In the inability to stop or even greatly alter this insurgency, the fixation for many American soldiers and diplomats fell on those Afghans they could manipulate, including our supposed allies in government, the Karzai family. For the U.S. military commanders and diplomats in Kabul, Hamid’s failings, and the wider problems represented by his family—corruption, warlordism, a disregard for democratic institutions—became a parallel but equally intense preoccupation. So it was not so much the combat that defined, for me, the war in Afghanistan, but these political struggles: to remake an ancient tribal society into a modern democratic country, to constrain the very people the United States endowed with immense power and money, to relate and find common ground in a culture with deeply different customs and beliefs than those of the American soldiers fighting on its behalf. The Karzais stood at the center of all these struggles, and in their personal rivalries and political lives I found a way to understand the war and why we could not win it.

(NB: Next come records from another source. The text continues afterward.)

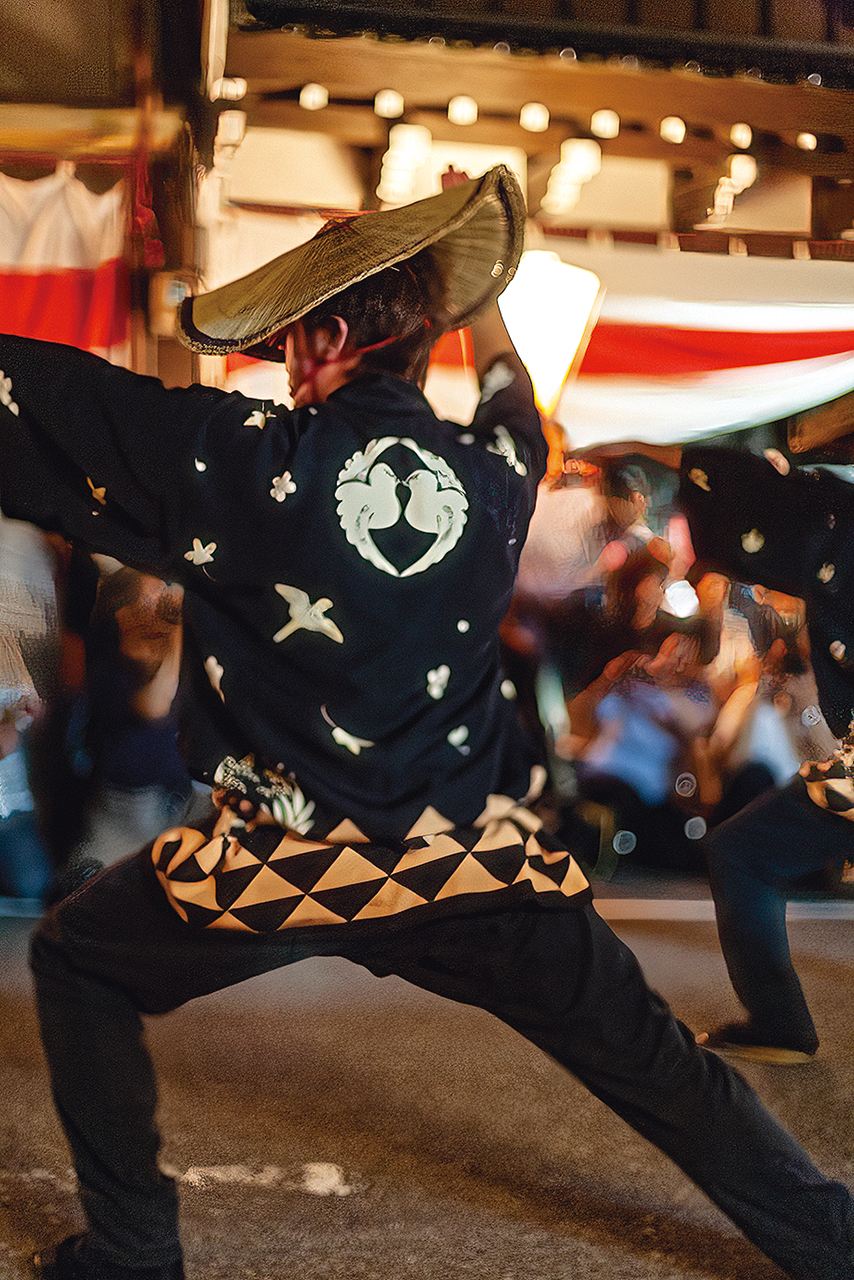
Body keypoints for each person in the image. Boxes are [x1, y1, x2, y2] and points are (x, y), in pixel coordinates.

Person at [0, 169, 852, 1280]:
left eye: (293, 340)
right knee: (657, 1065)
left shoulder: (240, 456)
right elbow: (509, 387)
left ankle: (133, 1252)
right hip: (470, 857)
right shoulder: (495, 472)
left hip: (284, 857)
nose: (285, 366)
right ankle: (831, 1243)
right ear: (419, 345)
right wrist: (479, 295)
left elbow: (45, 397)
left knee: (76, 959)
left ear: (328, 336)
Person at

The president and his brothers began as symbols of a new Afghanistan: moderate, educated, fluent in East and West—the antithesis of the brutish and backward Taliban regime, which blew up Buddha statues and banned kids from flying kites. Most of them had spent the bulk of their adult lives in America and had come back to Afghanistan to help rebuild it into the peaceful country they remembered from childhood. Hamid Karzai was celebrated around the world as a unifier and peacemaker. But by the time of Ahmed Wali’s burial, the Karzai name had become shorthand for corruption, greed, and a bewildering rage at America. His family had descended into deadly feuds and scrambles for money that Ahmed Wali’s death would intensify. President Karzai’s relations with U.S. diplomats and soldiers amounted to little but distrust and traded insults. On his next trip to Kandahar, Hamid Karzai, with tears in his eyes, would tell villagers that Americans were “demons,” adding, “Let’s pray for God to rescue us” from them.